The trickiest part of this package, at least as it relates to water banking, is funding for Ecology to “[d]evelop recommendations and implement actions under existing authority to modify the process for the review of water banks to ensure that key information is made available to the public.”5 The bill instructs Ecology to consider whether certain qualifying information should be required as part of a water bank application package. This information could potentially include an outline of the needs and customers the bank will serve, the geographic area to be served, available mitigating rights, changes in mitigating rights, limitations the bank intends to impose, and “anything else the department deems necessary to promote transparency and the public interest.” The budget also suggests Ecology consider imposing reporting requirements on water banks when they implement changes in the customers or needs being served by the water bank.
Ecology must also consider whether such changes should trigger a public comment period. While any potential water bank would likely perform its own diligence to determine whether and where to market its water rights, potentially adding these additional application requirements creates another regulatory hurdle for water bankers, as well as another burden on Ecology to review and approve.
Finally, the funding package includes an instruction for Ecology to “refine” its recommendations on improving Washington’s framework for water banking, water trust, and water rights transfers. The mandate also requires Ecology to address issues relating to private investment in water banking and the merits of incentives and regulations pertaining to out-of-basin transfers of water rights.6
Water banks have been an instrumental tool in re-allocating a public resource as Washington’s economy evolves. Their utility stands at an interesting cross-roads. On the one hand, they have agency staff dedicated to their evaluation and facilitation and well-established regulations and norms of operation. On the other hand, due in part to their increasing prominence, they are at the center of a public debate about the highest and best use of a public natural resource.

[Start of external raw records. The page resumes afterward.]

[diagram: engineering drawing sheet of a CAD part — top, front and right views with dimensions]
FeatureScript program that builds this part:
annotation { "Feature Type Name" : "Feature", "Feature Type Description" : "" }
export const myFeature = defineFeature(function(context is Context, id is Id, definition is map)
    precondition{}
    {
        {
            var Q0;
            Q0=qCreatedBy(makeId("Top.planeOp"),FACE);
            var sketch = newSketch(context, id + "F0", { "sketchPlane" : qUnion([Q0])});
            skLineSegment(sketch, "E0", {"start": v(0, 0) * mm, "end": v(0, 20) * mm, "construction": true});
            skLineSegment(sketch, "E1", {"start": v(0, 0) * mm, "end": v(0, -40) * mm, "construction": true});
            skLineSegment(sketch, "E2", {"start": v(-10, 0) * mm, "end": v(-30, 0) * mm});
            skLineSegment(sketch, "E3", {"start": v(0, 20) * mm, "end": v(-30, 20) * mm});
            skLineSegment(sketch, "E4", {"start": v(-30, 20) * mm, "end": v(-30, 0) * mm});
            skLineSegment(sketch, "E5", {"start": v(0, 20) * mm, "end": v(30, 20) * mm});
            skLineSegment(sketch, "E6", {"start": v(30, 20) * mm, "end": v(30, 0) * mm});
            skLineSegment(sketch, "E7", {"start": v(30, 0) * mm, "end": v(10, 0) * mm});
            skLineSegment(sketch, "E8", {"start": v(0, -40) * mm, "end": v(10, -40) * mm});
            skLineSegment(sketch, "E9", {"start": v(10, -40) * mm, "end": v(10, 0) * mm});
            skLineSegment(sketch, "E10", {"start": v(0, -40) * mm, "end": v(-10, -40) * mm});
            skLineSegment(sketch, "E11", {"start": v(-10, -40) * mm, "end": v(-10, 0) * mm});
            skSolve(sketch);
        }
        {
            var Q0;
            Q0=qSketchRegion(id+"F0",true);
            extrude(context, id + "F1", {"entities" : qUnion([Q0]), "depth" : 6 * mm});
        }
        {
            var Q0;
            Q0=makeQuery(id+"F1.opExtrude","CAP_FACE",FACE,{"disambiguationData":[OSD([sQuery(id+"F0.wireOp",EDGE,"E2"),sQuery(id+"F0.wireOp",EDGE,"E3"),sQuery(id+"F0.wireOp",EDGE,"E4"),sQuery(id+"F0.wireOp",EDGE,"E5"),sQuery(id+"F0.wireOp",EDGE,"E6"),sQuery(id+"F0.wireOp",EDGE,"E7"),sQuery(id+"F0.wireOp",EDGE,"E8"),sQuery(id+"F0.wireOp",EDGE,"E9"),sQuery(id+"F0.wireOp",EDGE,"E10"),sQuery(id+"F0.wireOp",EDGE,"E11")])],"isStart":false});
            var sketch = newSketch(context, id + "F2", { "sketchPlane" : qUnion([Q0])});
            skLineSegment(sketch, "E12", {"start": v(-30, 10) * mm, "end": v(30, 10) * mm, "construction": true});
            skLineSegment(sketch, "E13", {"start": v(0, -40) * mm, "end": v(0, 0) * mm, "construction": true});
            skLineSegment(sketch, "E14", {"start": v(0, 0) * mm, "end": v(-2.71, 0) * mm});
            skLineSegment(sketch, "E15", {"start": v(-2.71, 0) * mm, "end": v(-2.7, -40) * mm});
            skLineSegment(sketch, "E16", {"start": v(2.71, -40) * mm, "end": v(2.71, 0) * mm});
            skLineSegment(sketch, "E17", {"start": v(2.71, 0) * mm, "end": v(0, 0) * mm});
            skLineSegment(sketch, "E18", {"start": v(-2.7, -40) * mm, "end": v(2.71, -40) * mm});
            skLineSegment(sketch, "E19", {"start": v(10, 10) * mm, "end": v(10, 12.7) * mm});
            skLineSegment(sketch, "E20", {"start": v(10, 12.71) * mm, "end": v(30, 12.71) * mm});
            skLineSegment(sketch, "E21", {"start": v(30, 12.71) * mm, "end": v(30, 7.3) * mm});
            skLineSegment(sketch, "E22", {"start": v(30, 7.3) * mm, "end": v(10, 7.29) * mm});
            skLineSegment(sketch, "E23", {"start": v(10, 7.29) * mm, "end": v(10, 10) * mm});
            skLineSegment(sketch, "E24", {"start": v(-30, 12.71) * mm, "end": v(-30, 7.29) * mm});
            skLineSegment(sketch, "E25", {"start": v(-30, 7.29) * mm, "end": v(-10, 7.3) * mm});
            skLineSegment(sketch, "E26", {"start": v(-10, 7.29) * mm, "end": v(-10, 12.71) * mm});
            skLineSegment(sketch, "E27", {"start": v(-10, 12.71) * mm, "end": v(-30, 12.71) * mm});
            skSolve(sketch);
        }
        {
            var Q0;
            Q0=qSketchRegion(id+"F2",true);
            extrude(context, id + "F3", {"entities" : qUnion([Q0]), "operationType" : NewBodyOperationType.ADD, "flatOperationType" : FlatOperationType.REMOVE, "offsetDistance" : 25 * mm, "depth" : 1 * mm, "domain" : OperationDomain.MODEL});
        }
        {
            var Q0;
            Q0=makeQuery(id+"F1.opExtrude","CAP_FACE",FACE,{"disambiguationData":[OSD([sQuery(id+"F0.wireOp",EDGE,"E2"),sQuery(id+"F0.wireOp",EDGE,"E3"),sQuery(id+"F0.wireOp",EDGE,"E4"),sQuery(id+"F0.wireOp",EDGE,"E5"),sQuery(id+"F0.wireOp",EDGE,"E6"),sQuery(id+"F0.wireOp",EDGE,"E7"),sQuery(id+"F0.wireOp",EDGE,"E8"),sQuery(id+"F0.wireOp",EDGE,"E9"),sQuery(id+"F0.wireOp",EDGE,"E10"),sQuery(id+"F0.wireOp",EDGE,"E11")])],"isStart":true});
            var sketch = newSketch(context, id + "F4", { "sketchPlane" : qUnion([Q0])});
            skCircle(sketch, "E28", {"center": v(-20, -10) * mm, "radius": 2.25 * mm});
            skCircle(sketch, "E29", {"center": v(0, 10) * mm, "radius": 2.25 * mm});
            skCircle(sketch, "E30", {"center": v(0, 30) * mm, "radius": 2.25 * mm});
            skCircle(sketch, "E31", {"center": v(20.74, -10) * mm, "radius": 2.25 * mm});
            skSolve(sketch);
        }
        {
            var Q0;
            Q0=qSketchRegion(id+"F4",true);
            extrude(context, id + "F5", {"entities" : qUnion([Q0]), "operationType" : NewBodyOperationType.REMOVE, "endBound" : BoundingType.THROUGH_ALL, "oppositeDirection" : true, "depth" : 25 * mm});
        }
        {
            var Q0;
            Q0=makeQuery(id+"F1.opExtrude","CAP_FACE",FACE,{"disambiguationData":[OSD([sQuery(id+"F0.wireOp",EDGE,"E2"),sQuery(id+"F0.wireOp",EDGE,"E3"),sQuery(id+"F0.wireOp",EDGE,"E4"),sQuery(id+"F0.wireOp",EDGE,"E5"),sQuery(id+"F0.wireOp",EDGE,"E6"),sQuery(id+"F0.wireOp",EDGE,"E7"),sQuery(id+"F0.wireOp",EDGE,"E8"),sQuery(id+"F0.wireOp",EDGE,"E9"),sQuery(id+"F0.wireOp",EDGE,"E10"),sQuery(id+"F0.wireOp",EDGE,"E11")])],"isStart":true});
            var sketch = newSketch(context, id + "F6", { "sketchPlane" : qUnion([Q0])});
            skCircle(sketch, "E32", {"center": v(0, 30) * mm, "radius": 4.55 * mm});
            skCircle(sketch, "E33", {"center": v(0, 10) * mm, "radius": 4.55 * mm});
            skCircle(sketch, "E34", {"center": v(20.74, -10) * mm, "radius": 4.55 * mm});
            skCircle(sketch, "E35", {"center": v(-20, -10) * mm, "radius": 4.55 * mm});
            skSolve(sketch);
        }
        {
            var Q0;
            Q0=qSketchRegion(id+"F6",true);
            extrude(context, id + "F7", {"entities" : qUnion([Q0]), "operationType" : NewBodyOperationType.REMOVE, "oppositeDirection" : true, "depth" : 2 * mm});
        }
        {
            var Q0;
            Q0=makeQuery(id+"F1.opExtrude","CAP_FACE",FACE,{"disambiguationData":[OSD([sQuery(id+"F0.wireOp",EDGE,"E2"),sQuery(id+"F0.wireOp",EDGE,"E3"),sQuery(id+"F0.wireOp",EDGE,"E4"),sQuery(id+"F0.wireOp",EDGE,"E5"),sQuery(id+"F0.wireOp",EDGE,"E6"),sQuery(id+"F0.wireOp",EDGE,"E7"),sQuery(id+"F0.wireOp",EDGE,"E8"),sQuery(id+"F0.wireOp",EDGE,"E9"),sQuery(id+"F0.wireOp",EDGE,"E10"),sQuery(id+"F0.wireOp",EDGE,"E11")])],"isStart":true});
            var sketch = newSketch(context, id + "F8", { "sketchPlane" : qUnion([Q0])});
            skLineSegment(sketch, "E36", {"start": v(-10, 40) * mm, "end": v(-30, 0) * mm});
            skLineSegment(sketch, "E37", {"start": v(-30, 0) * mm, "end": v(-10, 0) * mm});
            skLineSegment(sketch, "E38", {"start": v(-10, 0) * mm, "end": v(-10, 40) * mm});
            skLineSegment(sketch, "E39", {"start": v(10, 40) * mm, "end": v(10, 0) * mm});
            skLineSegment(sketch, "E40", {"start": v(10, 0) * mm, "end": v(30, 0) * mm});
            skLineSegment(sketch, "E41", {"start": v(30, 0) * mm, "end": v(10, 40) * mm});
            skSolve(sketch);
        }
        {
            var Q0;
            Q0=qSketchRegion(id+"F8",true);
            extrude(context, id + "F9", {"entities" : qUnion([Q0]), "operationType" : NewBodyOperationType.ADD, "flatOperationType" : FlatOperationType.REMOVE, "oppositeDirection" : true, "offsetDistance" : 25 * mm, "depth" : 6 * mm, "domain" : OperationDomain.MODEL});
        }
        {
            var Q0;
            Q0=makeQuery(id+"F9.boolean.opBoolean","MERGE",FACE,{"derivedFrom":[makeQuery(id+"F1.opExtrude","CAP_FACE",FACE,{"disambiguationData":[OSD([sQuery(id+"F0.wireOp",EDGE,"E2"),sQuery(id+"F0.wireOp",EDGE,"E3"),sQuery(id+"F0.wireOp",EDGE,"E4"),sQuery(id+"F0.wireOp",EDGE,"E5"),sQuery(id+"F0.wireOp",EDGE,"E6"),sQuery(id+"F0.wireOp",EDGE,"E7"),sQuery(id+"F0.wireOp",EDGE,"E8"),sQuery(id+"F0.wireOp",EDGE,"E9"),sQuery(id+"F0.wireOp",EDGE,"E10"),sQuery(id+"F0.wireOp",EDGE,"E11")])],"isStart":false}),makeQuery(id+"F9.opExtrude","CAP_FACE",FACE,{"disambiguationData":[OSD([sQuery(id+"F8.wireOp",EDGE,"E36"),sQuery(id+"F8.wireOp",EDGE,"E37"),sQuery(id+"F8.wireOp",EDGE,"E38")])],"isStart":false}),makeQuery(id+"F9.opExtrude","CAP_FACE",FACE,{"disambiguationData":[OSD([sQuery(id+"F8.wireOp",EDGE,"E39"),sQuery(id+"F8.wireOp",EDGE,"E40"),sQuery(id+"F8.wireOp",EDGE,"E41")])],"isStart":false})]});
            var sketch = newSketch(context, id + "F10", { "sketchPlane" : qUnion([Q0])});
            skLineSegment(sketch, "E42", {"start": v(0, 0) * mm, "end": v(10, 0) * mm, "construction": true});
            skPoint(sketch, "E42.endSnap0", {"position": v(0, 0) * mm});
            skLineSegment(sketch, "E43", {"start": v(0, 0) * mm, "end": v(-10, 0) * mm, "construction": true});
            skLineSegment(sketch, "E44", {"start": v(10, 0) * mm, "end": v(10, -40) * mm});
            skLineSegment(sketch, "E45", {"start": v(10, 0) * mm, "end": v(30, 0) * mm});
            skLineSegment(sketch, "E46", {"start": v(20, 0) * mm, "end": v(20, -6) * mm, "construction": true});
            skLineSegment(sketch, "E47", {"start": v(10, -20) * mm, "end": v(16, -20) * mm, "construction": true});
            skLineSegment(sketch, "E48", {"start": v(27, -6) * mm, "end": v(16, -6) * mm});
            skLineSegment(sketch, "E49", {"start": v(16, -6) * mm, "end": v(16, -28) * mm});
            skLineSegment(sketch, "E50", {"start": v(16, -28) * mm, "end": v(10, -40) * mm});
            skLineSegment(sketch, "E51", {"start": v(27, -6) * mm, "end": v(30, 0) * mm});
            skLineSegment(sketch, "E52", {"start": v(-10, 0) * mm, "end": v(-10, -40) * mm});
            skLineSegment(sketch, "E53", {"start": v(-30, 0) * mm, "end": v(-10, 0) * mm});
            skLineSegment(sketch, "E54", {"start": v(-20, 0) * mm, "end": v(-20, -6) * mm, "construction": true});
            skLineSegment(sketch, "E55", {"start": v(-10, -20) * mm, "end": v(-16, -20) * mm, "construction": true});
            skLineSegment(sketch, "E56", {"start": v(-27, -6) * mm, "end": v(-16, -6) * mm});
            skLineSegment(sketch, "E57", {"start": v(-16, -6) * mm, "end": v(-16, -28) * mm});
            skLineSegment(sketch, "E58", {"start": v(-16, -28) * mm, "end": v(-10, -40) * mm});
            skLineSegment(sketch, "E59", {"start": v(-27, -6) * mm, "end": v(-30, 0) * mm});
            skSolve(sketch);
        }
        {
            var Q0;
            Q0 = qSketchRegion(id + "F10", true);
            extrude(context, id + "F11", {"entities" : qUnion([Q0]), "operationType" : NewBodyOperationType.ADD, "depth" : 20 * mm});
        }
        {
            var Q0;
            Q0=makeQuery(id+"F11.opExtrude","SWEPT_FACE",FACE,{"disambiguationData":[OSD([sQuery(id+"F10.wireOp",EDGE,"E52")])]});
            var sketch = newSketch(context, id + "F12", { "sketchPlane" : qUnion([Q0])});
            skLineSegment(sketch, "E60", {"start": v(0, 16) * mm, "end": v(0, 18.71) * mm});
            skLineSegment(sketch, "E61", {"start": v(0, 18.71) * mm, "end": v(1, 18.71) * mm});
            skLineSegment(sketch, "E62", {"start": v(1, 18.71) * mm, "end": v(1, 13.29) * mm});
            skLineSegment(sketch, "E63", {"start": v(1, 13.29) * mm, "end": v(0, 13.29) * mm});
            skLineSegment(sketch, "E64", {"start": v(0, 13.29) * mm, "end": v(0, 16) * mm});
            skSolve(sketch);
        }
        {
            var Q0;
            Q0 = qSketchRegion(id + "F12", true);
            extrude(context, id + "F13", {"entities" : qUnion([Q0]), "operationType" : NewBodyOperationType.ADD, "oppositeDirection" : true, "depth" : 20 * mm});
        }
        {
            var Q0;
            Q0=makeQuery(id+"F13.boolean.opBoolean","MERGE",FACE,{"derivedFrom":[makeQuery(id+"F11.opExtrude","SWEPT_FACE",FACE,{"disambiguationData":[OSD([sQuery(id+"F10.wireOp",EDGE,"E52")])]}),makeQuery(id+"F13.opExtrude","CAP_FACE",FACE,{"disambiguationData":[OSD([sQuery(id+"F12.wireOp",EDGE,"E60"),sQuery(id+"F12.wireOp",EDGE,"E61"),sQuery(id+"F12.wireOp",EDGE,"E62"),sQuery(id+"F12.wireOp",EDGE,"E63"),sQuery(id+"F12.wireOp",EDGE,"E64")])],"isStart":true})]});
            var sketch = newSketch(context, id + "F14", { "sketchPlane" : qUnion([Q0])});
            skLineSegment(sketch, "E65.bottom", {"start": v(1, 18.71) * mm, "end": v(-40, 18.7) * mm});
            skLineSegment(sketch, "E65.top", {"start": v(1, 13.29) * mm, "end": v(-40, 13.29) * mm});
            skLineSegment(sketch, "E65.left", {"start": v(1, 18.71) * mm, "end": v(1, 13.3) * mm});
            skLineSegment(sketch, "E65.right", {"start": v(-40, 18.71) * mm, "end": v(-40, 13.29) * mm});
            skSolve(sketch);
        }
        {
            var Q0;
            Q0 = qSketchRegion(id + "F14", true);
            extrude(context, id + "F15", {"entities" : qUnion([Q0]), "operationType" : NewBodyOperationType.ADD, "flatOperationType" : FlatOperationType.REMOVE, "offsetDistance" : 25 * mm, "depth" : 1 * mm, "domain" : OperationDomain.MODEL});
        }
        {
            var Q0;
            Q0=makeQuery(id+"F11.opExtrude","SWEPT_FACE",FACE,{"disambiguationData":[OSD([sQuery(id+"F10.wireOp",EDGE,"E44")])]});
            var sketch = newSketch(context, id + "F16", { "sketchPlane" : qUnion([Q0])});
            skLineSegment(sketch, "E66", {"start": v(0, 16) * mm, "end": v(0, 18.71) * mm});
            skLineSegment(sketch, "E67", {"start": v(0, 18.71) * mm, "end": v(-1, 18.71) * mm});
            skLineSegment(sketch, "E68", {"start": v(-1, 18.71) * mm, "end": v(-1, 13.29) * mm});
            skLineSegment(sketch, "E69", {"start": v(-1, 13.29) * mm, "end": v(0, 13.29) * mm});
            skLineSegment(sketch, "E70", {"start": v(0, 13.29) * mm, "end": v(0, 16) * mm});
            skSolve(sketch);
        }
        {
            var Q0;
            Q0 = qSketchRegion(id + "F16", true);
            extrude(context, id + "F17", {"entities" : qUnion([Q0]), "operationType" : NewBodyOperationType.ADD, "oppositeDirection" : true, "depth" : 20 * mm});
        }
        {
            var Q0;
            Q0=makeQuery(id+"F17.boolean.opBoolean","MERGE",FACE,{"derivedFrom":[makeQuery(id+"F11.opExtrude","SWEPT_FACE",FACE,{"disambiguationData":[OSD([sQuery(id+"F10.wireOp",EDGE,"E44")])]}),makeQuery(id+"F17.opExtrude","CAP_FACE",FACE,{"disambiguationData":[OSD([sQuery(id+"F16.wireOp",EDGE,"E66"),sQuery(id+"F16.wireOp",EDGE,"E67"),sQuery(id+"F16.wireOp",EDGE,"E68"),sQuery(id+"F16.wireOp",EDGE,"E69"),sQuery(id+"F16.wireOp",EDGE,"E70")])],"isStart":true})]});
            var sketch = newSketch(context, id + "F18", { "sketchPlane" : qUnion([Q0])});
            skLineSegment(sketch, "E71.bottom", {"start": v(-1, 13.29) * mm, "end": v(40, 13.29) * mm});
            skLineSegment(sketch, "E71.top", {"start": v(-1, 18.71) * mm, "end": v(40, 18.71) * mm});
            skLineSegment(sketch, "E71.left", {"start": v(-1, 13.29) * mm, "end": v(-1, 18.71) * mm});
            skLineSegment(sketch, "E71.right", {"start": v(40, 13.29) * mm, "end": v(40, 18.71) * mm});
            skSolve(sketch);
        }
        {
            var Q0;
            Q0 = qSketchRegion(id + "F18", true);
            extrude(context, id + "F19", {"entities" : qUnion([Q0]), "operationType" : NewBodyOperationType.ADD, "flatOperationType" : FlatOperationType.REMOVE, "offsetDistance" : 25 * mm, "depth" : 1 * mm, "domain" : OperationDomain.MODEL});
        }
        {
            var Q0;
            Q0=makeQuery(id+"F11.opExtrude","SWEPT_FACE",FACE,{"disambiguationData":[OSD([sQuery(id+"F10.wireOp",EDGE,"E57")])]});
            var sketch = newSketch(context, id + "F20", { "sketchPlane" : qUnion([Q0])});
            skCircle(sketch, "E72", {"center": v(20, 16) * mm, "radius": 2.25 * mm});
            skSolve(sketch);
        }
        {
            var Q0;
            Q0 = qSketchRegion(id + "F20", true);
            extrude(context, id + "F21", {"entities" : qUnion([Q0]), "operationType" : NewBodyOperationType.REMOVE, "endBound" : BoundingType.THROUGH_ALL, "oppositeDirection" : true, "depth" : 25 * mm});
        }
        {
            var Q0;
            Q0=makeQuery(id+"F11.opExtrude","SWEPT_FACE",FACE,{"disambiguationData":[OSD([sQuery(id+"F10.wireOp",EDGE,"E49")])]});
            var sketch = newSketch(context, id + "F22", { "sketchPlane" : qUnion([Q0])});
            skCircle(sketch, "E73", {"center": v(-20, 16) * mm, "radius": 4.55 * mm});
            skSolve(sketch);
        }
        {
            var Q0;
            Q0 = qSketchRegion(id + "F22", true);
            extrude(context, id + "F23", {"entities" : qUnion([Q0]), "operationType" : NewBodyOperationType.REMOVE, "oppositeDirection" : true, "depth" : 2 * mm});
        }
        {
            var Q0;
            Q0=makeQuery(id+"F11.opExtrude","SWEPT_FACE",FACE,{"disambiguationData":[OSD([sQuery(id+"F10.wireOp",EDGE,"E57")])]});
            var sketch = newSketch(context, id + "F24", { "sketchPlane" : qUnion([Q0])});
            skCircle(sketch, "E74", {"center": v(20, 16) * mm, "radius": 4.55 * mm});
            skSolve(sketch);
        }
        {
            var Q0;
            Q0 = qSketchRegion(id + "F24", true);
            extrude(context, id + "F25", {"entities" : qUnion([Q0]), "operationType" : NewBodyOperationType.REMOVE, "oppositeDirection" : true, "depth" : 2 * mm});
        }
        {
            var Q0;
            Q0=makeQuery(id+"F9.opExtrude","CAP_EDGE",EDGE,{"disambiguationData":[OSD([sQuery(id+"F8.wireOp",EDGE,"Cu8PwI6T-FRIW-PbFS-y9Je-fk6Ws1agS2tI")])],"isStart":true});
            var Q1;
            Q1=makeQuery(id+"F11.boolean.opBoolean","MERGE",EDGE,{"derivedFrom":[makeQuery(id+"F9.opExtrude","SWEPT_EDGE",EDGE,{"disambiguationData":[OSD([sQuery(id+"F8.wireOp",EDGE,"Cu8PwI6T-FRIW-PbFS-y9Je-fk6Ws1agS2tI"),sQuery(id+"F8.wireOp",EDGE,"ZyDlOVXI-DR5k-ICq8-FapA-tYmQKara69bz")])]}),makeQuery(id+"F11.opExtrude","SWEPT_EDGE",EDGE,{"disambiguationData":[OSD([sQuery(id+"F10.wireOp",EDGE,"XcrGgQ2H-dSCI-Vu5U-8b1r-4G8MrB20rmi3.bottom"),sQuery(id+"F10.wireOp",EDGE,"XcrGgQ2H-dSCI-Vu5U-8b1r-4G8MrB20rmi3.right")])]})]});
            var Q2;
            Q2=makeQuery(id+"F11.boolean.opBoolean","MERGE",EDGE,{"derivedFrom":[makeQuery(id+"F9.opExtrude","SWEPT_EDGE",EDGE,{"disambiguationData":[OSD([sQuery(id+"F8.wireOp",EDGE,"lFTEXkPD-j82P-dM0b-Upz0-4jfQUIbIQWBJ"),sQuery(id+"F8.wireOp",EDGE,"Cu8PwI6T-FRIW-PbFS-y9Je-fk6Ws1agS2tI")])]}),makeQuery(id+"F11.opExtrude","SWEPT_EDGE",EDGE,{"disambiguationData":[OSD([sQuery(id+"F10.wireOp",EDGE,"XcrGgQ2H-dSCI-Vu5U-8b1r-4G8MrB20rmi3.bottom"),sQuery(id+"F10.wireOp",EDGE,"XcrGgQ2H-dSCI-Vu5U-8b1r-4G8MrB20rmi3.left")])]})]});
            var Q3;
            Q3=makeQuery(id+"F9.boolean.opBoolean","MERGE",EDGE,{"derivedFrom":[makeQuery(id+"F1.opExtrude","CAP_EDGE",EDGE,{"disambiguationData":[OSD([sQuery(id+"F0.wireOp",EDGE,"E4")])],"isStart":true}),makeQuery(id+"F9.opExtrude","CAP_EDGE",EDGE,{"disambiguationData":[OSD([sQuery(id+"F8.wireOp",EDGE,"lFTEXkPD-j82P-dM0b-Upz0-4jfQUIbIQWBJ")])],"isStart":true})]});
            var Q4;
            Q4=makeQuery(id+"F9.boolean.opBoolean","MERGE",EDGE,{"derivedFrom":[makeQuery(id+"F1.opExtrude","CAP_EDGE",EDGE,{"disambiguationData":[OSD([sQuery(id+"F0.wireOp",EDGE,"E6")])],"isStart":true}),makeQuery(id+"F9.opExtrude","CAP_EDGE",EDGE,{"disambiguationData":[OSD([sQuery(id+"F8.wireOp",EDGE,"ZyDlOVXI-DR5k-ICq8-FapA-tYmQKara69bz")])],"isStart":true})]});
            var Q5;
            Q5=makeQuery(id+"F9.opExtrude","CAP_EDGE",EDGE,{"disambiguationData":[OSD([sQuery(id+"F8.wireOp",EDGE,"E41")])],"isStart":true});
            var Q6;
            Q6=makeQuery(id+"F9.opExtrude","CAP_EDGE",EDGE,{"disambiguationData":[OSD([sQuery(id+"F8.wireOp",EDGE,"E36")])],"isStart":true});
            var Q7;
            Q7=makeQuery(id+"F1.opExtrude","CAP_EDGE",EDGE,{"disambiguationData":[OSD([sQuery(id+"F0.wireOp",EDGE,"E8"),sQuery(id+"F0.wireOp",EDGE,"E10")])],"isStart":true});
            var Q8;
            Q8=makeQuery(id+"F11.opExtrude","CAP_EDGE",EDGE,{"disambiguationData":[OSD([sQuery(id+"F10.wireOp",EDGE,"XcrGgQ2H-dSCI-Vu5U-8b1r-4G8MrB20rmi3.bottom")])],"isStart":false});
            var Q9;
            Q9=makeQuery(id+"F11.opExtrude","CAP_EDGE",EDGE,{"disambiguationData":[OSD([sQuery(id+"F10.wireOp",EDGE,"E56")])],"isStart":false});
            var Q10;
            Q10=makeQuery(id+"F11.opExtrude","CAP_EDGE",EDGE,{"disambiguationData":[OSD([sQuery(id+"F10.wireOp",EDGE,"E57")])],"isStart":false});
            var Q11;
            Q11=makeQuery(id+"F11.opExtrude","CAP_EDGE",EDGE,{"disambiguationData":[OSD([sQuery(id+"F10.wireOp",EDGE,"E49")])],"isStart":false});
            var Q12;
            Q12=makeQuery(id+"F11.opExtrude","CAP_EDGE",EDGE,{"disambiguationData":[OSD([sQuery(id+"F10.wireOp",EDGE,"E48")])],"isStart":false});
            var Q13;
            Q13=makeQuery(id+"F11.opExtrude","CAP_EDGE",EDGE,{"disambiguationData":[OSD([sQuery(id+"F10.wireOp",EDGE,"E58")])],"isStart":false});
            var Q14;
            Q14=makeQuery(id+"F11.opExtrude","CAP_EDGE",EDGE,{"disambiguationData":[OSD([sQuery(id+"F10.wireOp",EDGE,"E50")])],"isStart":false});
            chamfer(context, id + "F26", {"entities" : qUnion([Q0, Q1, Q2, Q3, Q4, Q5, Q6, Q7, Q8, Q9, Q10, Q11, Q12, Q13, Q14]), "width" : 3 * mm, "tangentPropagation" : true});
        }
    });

Stakeholders are encouraged to track this issue closely in order to understand and participate in the conversation and potential future legislation. Interested parties should engage with Ecology on how best to grapple with implementing the new grant funding requirements and the new parameters for disbursement of funds as well as the evaluation of water markets generally.
2 See Evan Bush, Wall Street spends millions to buy up Washington state water, THE SEATTLE TIMES (Oct. 27, 2019, 6:00 AM).
3 See H.B. 1385 (2021-22), Limiting transfers of water rights out of their original water resource inventory area, available here.
4 Laws of 2021, Ch. 334, § 302(32), available here.
5 Laws of 2021, Ch. 334, § 302(31)(a).
6 Laws of 2021, Ch. 334, § 302(31)(b).